**Reading text**
============

Thursday, 15 August 2013

Trilobite. Acernaspis woodbarnensis Clarkson, Eldridge and Henry.

A fossil specimen of Acernaspis woodbarnensis Clarkson, Eldridge and Henry. A fossil trilobite. (Arthropoda, Trilobita.) Near head of Bargany Burn, flowing west of house, 4 miles north-north-west of Barr, Ayrshire, Scotland. British Geological Survey Biostratigraphy Collection number GSE 5780. Paratype.
BGS image ID: P521140
A fossil specimen of Acernaspis woodbarnensis Clarkson, Eldridge and Henry. A fossil trilobite. (Arthropoda, Trilobita.) Near head of Bargany Burn, flowing west of house, 4 miles north-north-west of Barr, Ayrshire, Scotland. British Geological Survey Biostratigraphy Collection number GSE 5780. Paratype.

The exoskeleton of Acernaspis can clearly be seen. It has a central axis and two side regions called pleurae. It is separated from anterior to posterior into a cephalon or head-shield, a thorax and a pygidium or tail-shield. The central region of the cephalon is called the glabella. Note the compound convex eye (like a fly's) made up of a number of separate lenses. This would give them a wide field of view forwards, backwards, sideways and upwards. The trilobites are the earliest of the arthropods. First found in rocks of Lower Cambrian age, they died out in the Permian. Throughout their 350 million year history they maintained a remarkable constancy of form, though with many varieties. All trilobites were marine. Figd. Clarkson, Elderidge, & Henry, pal. 20,plate 19, figs. 12,13.

BGS are involved in the 'GB3D Type Fossils Online project' where a large number of fossil images will be made available on the web including 3D images!

============

**Data for analysis**
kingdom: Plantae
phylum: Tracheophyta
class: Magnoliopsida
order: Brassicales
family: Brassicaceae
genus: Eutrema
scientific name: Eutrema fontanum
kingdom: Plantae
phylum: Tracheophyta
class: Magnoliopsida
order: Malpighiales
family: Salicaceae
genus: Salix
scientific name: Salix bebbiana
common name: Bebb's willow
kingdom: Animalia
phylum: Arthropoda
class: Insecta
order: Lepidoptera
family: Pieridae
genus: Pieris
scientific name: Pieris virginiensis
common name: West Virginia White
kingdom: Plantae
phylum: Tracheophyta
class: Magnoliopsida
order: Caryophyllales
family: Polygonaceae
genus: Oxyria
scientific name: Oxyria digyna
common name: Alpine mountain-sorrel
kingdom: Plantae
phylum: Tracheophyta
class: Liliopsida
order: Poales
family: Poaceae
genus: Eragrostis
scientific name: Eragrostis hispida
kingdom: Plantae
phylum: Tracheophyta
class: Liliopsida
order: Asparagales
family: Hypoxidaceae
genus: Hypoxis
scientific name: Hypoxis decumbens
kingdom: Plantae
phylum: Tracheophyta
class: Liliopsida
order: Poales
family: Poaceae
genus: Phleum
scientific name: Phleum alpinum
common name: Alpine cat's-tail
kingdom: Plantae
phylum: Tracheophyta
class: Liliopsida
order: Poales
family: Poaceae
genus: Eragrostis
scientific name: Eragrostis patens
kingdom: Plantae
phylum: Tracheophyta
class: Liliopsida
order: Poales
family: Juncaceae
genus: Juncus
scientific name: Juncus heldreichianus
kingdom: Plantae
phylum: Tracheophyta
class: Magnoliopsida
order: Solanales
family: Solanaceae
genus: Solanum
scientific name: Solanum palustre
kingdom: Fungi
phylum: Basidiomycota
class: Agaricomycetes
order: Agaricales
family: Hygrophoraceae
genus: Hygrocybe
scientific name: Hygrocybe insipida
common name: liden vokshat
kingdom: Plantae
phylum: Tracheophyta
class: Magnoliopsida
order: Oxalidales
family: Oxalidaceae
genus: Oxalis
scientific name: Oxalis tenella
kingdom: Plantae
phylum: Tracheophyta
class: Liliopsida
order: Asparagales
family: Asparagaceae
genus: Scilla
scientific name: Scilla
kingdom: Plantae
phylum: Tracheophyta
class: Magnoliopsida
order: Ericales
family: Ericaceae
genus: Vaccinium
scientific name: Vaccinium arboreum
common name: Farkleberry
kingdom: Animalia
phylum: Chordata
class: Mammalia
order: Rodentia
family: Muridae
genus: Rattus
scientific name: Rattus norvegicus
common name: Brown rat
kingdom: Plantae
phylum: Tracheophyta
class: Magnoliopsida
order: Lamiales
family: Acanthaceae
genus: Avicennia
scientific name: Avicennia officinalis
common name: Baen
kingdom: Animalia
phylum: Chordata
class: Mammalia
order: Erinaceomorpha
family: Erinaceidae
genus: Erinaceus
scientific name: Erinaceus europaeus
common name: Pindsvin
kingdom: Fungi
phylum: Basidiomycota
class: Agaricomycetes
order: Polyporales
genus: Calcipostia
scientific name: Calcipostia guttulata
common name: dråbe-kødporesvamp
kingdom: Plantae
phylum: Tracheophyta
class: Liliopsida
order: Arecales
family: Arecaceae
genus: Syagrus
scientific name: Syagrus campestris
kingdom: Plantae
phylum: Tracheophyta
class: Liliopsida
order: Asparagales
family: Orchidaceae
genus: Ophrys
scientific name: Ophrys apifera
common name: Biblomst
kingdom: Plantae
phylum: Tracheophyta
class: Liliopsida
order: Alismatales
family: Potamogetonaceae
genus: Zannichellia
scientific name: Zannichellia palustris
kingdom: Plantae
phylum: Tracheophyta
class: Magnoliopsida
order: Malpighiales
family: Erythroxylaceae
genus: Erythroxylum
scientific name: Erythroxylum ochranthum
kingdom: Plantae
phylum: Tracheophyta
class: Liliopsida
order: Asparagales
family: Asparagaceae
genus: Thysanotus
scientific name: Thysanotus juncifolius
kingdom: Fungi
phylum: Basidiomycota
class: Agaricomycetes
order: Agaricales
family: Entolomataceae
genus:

============

**Activities**
a - According to the trilobite text, what is the central region of the cephalon called?
b - Repeat word for word the stretch of the trilobite text from "BGS are involved" through "web including 3D images!".
The entries can be ignored.

**Task answers**
a - The glabella.

b -
BGS are involved in the 'GB3D Type Fossils Online project' where a large number of fossil images will be made available on the web including 3D images!